What this template typically catches
Issues teams running this template most often surface in practice:
Common use cases
Frequently asked questions
What roles is this onboarding framework meant for?
This template is designed for all roles across the organization, not a single department or level. It works best when you need one inclusive onboarding path that can be adapted for on-site, hybrid, and remote hires. You can customize the role expectations, learning milestones, and connection points without changing the core 90-day structure.
How often should the 30-, 60-, and 90-day checkpoints happen?
Use the checkpoints as fixed review points within the first 90 days, with the exact cadence set by the manager and HR owner. The template is built to confirm progress at 30, 60, and 90 days so you can catch gaps early instead of waiting until the end of probation. If your organization uses a shorter or longer ramp, you can adjust the timing while keeping the same milestone logic.
Who should run this onboarding process?
HR typically owns compliance items, the hiring manager owns role clarification and performance expectations, and the buddy or peer contact supports connection and day-to-day navigation. DEI, People Ops, or Talent teams may also own the culture and belonging touchpoints. The template works best when ownership is assigned by section rather than left to a single person.
Does this template cover legal onboarding requirements like I-9 and W-4 forms?
Yes, the compliance section includes the common new-hire paperwork and timing checkpoints that matter at the start of employment. That includes I-9 and E-Verify timing, W-4, state withholding, and policy acknowledgments where applicable. You should still confirm your local legal requirements before rollout, since state and country rules can differ.
What are the most common mistakes when using an inclusive onboarding template?
A common mistake is treating inclusion as a one-time welcome message instead of a sequence of actions across the full 90 days. Another is assigning culture and connection tasks without naming an owner or due date, which makes them easy to miss. Teams also sometimes forget accessibility accommodations, communication norms, or manager follow-up, which weakens the experience for new hires who need clarity early.
Can this template be customized for remote or hybrid employees?
Yes, the template is meant to be adapted for different work modalities. You can swap in virtual orientation details, async learning links, remote buddy introductions, and communication norms for distributed teams. The important part is keeping the same four pillars so remote hires still get compliance, clarification, culture, and connection.

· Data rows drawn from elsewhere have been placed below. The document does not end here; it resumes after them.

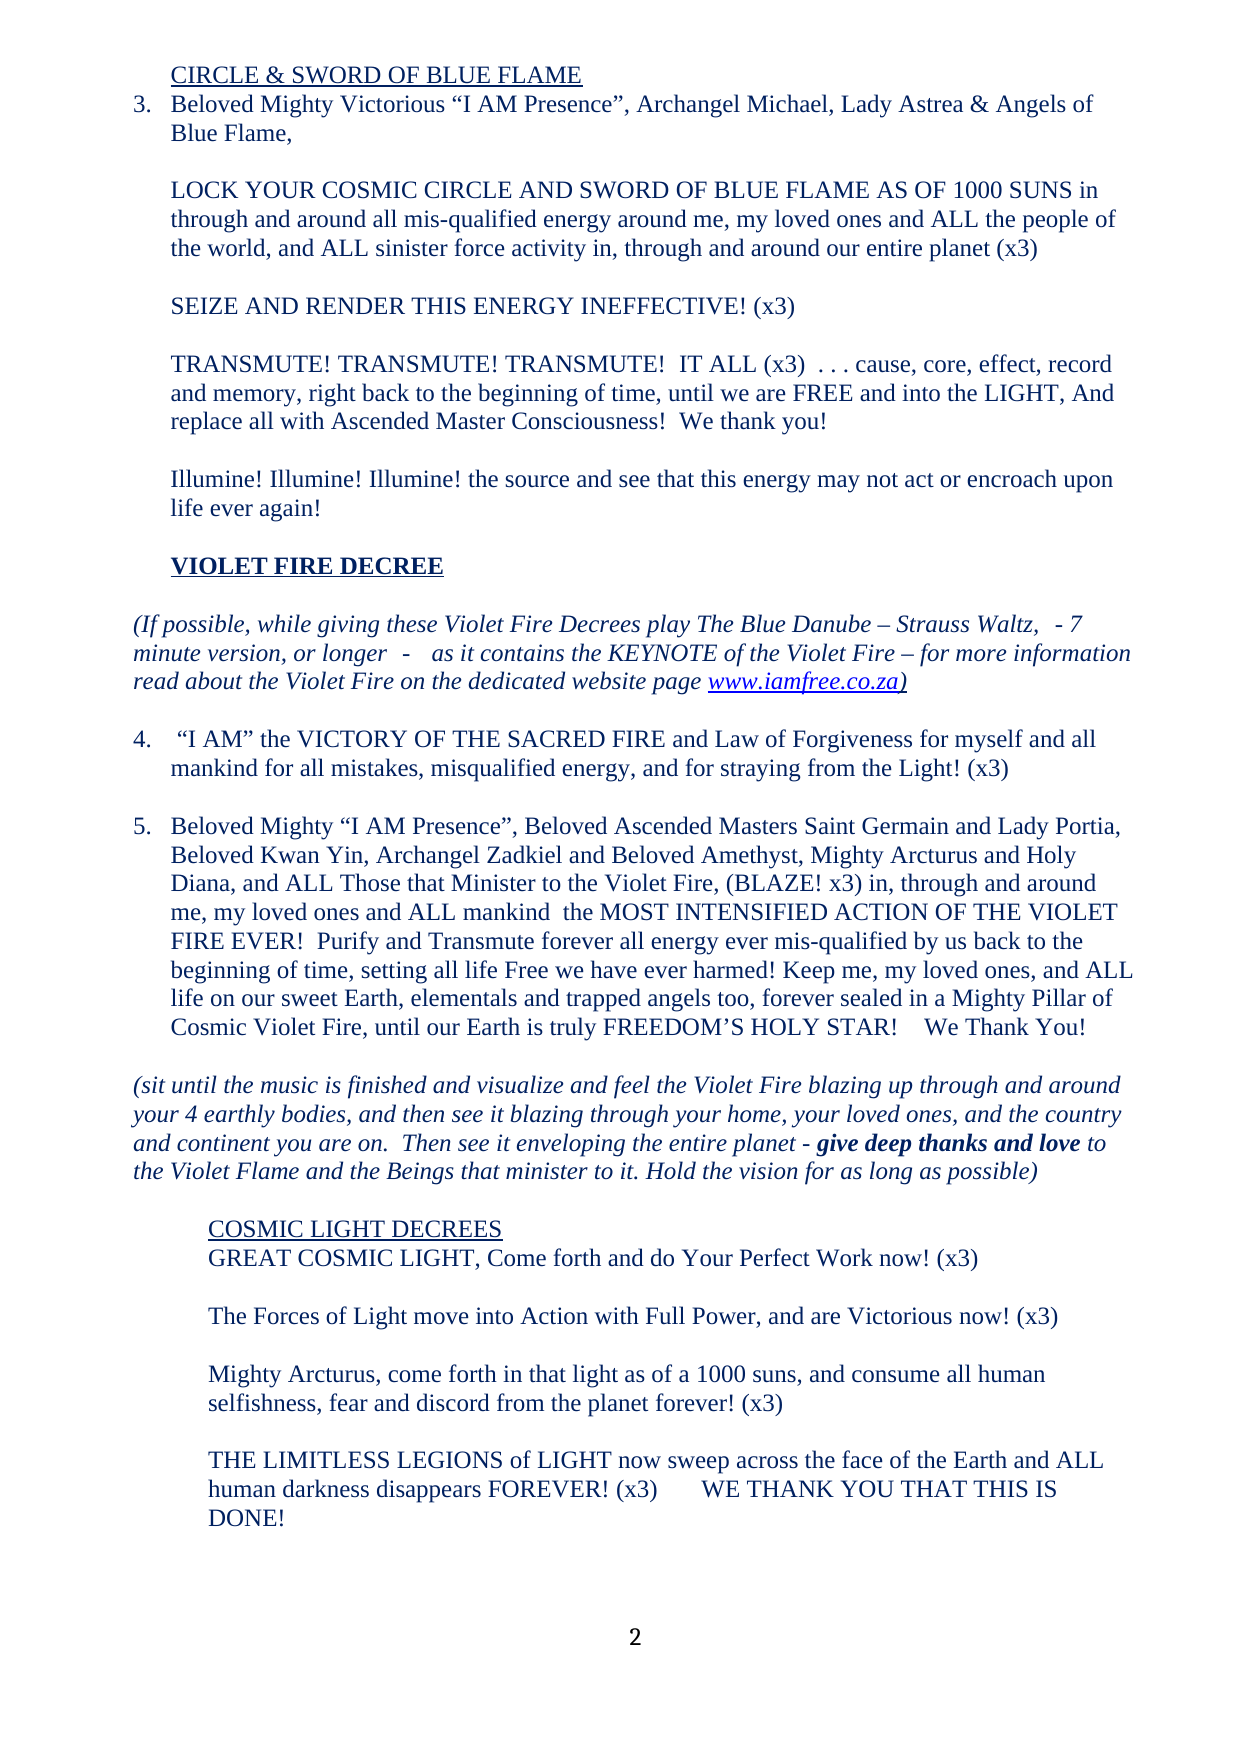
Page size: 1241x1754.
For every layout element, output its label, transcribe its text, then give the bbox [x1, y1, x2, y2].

text SEIZE AND RENDER THIS ENERGY INEFFECTIVE! (x3) [170, 291, 1138, 320]
text LOCK YOUR COSMIC CIRCLE AND SWORD OF BLUE FLAME AS OF 1000 SUNS in through and around all mis-qualified energy around me, my loved ones and ALL the people of the world, and ALL sinister force activity in, through and around our entire planet (x3) [170, 176, 1138, 262]
list “I AM” the VICTORY OF THE SACRED FIRE and Law of Forgiveness for myself and all mankind for all mistakes, misqualified energy, and for straying from the Light! (x3) [133, 724, 1138, 782]
text GREAT COSMIC LIGHT, Come forth and do Your Perfect Work now! (x3) [133, 1243, 1138, 1272]
text Mighty Arcturus, come forth in that light as of a 1000 suns, and consume all human selfishness, fear and discord from the planet forever! (x3) [208, 1359, 1138, 1416]
text The Forces of Light move into Action with Full Power, and are Victorious now! (x3) [133, 1301, 1138, 1330]
list Beloved Mighty Victorious “I AM Presence”, Archangel Michael, Lady Astrea & Angels of Blue Flame, [133, 89, 1138, 146]
text (sit until the music is finished and visualize and feel the Violet Fire blazing up through and around your 4 earthly bodies, and then see it blazing through your home, your loved ones, and the country and continent you are on. Then see it enveloping the entire planet - give deep thanks and love to the Violet Flame and the Beings that minister to it. Hold the vision for as long as possible) [133, 1070, 1138, 1185]
text TRANSMUTE! TRANSMUTE! TRANSMUTE! IT ALL (x3) . . . cause, core, effect, record and memory, right back to the beginning of time, until we are FREE and into the LIGHT, And replace all with Ascended Master Consciousness! We thank you! [170, 349, 1138, 435]
text THE LIMITLESS LEGIONS of LIGHT now sweep across the face of the Earth and ALL human darkness disappears FOREVER! (x3) WE THANK YOU THAT THIS IS DONE! [208, 1446, 1138, 1532]
list Beloved Mighty “I AM Presence”, Beloved Ascended Masters Saint Germain and Lady Portia, Beloved Kwan Yin, Archangel Zadkiel and Beloved Amethyst, Mighty Arcturus and Holy Diana, and ALL Those that Minister to the Violet Fire, (BLAZE! x3) in, through and around me, my loved ones and ALL mankind the MOST INTENSIFIED ACTION OF THE VIOLET FIRE EVER! Purify and Transmute forever all energy ever mis-qualified by us back to the beginning of time, setting all life Free we have ever harmed! Keep me, my loved ones, and ALL life on our sweet Earth, elementals and trapped angels too, forever sealed in a Mighty Pillar of Cosmic Violet Fire, until our Earth is truly FREEDOM’S HOLY STAR! We Thank You! [133, 811, 1138, 1041]
text COSMIC LIGHT DECREES [133, 1214, 1138, 1243]
text (If possible, while giving these Violet Fire Decrees play The Blue Danube – Strauss Waltz, - 7 minute version, or longer - as it contains the KEYNOTE of the Violet Fire – for more information read about the Violet Fire on the dedicated website page www.iamfree.co.za) [133, 609, 1138, 695]
subtitle VIOLET FIRE DECREE [74, 551, 1138, 580]
text Illumine! Illumine! Illumine! the source and see that this energy may not act or encroach upon life ever again! [170, 464, 1138, 522]
list CIRCLE & SWORD OF BLUE FLAME [170, 60, 1138, 89]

How does this compare with ad-hoc onboarding done by each manager?
Ad-hoc onboarding usually depends on manager memory, which creates uneven experiences and missed steps. This framework gives you a repeatable structure with measurable completion criteria, so every new hire gets the same baseline support. It is especially useful when you want onboarding to reflect both operational readiness and belonging, not just paperwork completion.
What integrations or handoffs does this template support?
The template can be paired with HRIS tasks, e-signature workflows, learning assignments, calendar invites, and manager reminders. It also works well with ERG sign-up links, buddy assignment lists, and onboarding dashboards. If your team uses separate systems for compliance and learning, this framework helps define the handoff points between them.